• WRITTEN TASK: Filter the entries below, keeping every line that has the word "solid".

(Beginning of INPUT MATERIAL)

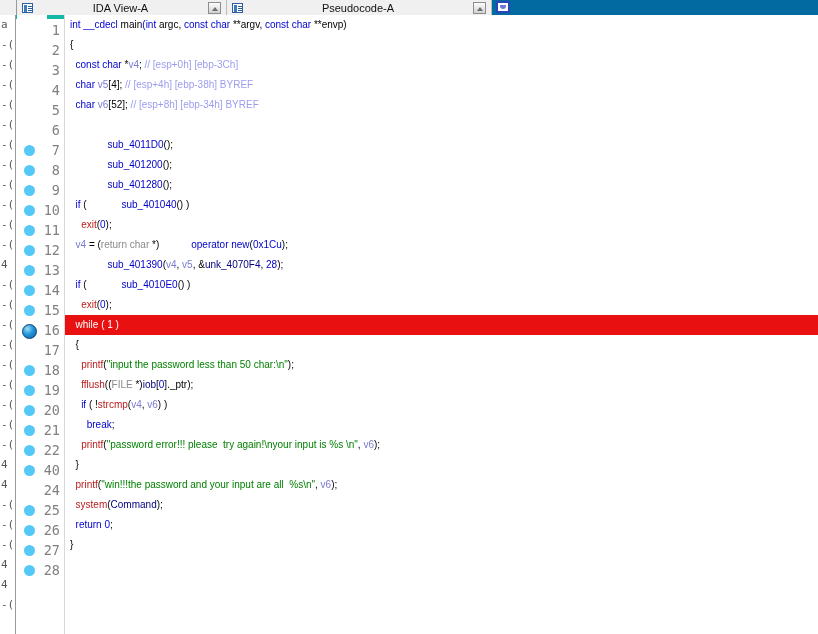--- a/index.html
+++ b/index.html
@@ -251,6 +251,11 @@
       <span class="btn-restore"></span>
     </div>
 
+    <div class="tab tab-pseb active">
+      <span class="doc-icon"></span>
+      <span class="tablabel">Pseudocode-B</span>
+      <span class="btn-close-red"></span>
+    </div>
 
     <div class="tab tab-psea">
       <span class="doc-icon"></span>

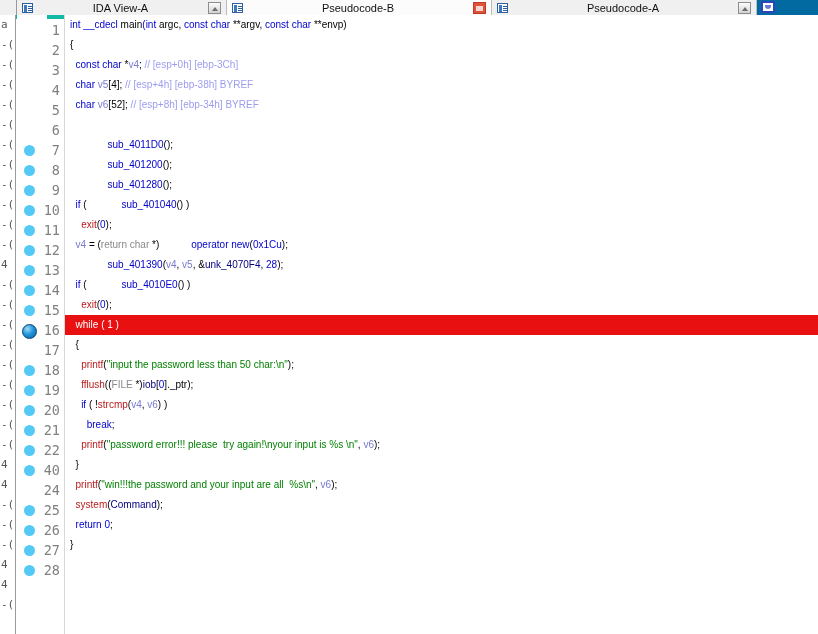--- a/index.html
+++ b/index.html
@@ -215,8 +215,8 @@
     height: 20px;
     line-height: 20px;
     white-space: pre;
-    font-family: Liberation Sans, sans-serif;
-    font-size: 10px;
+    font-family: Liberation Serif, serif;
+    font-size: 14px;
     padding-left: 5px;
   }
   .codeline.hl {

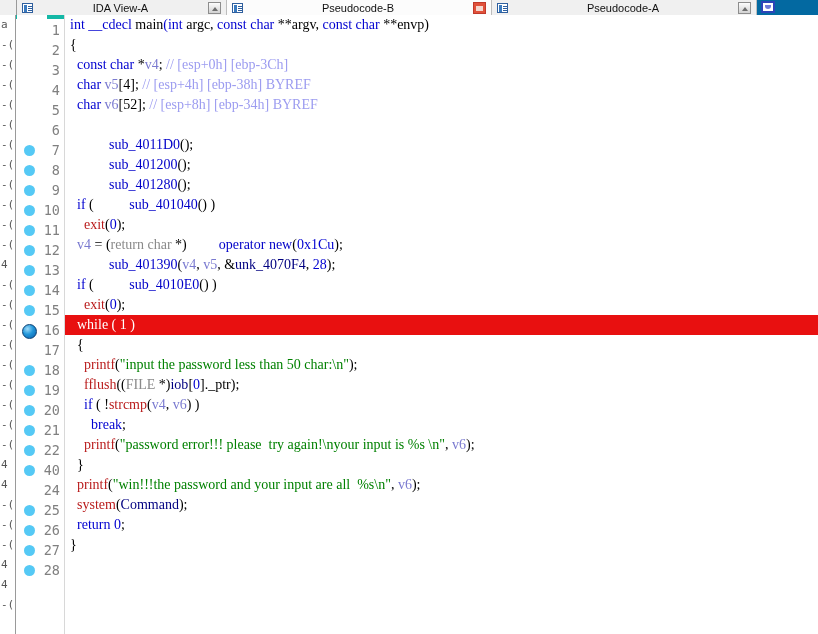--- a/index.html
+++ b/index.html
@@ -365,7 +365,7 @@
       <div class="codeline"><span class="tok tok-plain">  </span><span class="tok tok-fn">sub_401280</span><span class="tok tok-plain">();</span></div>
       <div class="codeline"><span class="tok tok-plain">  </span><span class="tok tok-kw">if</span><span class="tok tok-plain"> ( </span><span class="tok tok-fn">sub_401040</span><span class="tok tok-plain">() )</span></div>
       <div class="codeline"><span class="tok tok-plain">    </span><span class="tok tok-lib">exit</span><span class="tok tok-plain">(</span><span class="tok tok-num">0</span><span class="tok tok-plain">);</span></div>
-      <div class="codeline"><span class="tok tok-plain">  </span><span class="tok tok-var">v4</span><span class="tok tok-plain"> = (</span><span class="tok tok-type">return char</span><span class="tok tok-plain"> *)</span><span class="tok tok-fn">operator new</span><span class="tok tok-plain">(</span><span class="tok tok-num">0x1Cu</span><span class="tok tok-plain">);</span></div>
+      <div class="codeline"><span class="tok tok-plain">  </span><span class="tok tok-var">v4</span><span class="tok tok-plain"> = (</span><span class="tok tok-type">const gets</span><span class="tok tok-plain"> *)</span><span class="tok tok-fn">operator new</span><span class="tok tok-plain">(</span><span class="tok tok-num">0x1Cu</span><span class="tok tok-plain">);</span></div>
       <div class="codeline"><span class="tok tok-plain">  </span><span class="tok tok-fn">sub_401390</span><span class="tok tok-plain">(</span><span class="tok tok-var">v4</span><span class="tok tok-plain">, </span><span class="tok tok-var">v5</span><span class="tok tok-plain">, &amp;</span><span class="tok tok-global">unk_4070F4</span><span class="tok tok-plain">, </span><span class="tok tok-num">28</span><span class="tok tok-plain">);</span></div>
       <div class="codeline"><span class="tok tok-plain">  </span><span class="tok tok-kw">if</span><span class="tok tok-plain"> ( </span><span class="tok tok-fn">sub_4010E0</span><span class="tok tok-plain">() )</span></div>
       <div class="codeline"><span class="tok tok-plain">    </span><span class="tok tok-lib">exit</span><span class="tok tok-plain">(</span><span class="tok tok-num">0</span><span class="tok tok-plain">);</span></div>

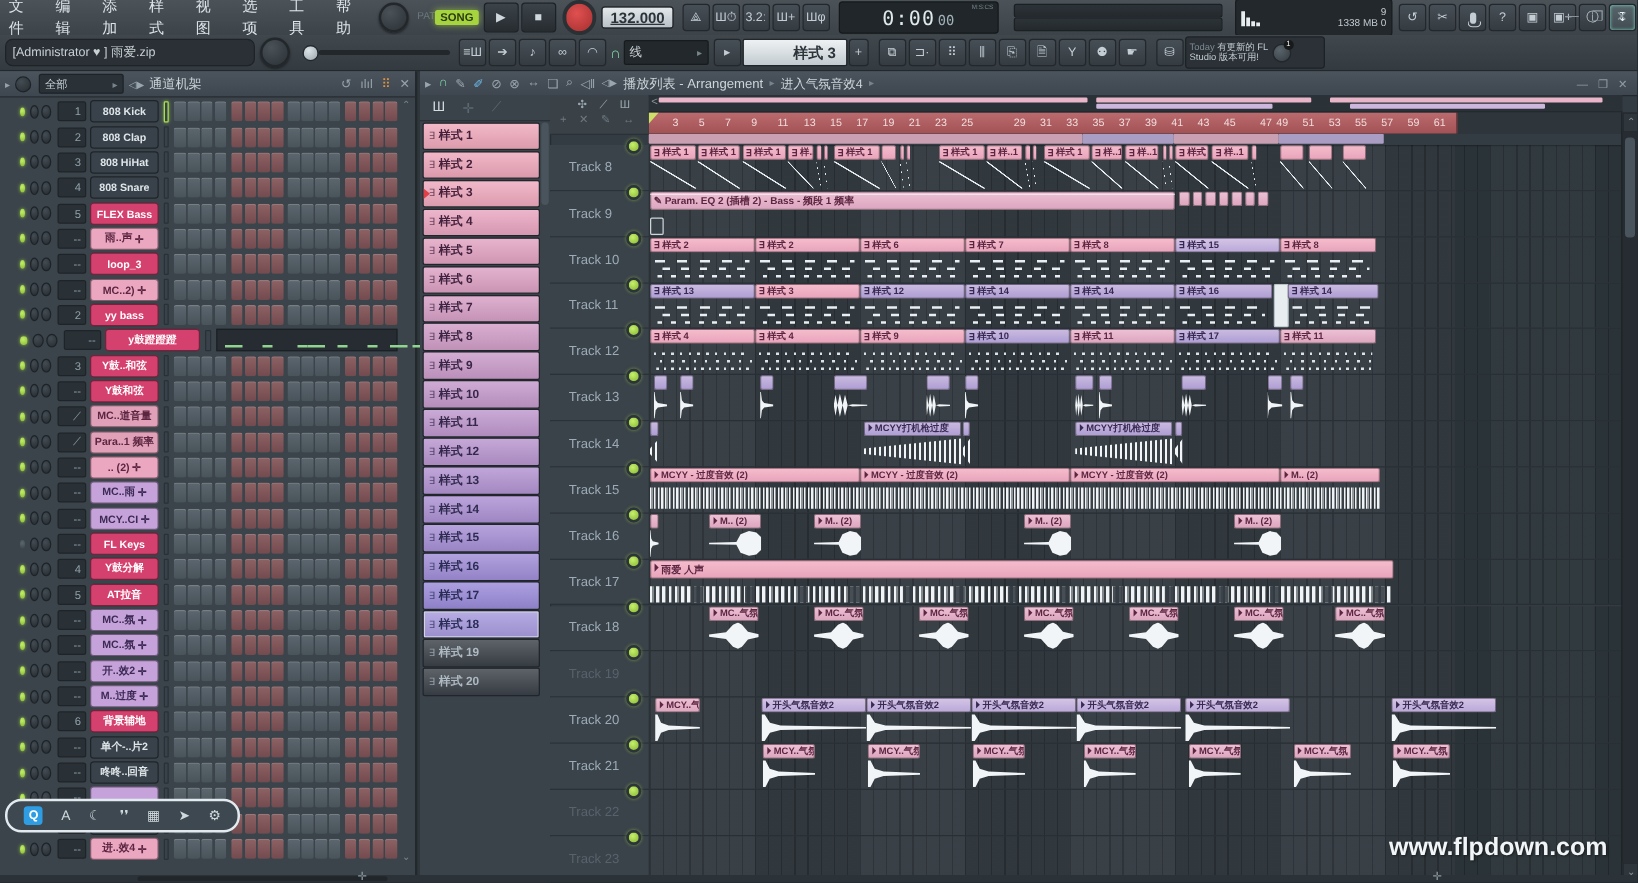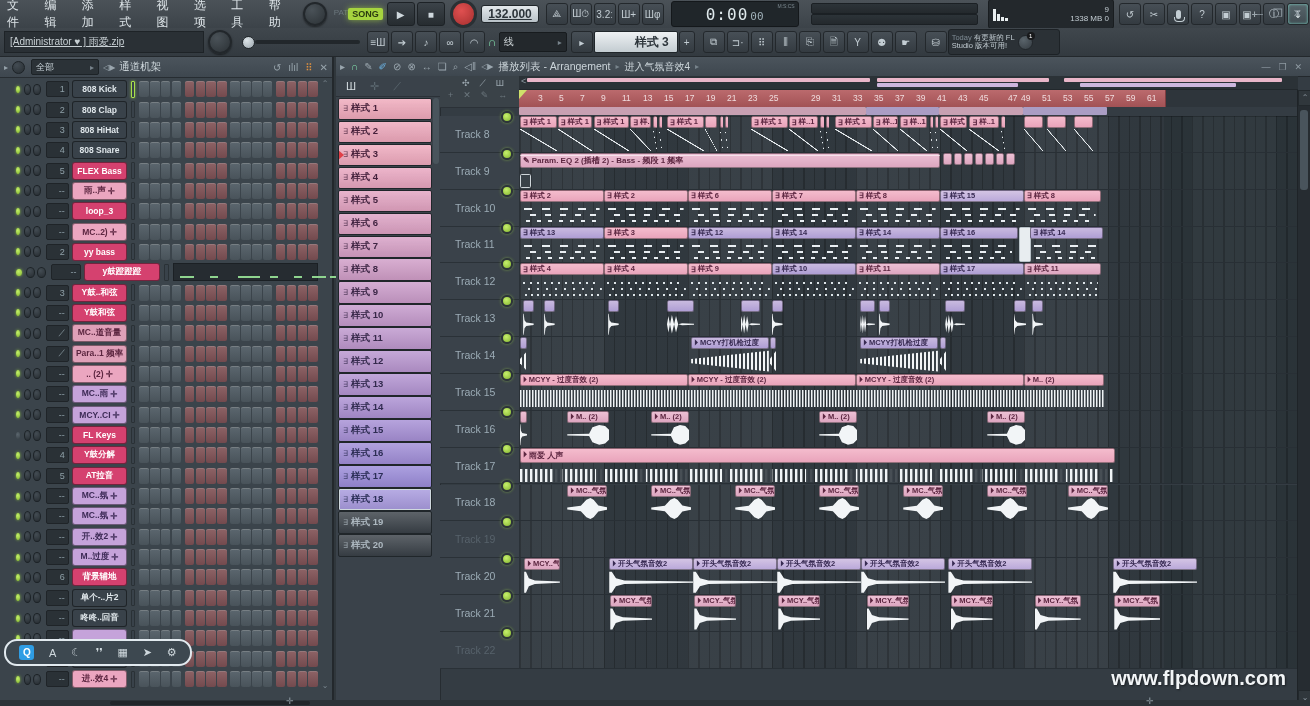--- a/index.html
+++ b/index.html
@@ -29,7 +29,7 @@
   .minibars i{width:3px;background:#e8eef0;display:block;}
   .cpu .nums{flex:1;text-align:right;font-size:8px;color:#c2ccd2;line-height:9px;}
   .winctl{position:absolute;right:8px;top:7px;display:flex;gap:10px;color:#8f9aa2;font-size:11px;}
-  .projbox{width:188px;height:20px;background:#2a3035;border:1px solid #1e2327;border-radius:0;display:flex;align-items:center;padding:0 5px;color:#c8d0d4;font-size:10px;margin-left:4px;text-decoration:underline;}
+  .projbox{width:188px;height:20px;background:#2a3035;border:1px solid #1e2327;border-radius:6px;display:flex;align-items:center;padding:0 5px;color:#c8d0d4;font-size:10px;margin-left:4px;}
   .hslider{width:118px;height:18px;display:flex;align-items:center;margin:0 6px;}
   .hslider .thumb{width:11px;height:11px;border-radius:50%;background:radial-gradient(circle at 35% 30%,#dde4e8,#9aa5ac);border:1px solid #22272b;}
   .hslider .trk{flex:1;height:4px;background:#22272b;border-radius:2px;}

(End of INPUT MATERIAL)

• YOUR SOLUTION:
-  .projbox{width:188px;height:20px;background:#2a3035;border:1px solid #1e2327;border-radius:0;display:flex;align-items:center;padding:0 5px;color:#c8d0d4;font-size:10px;margin-left:4px;text-decoration:underline;}
+  .projbox{width:188px;height:20px;background:#2a3035;border:1px solid #1e2327;border-radius:6px;display:flex;align-items:center;padding:0 5px;color:#c8d0d4;font-size:10px;margin-left:4px;}
   .hslider .thumb{width:11px;height:11px;border-radius:50%;background:radial-gradient(circle at 35% 30%,#dde4e8,#9aa5ac);border:1px solid #22272b;}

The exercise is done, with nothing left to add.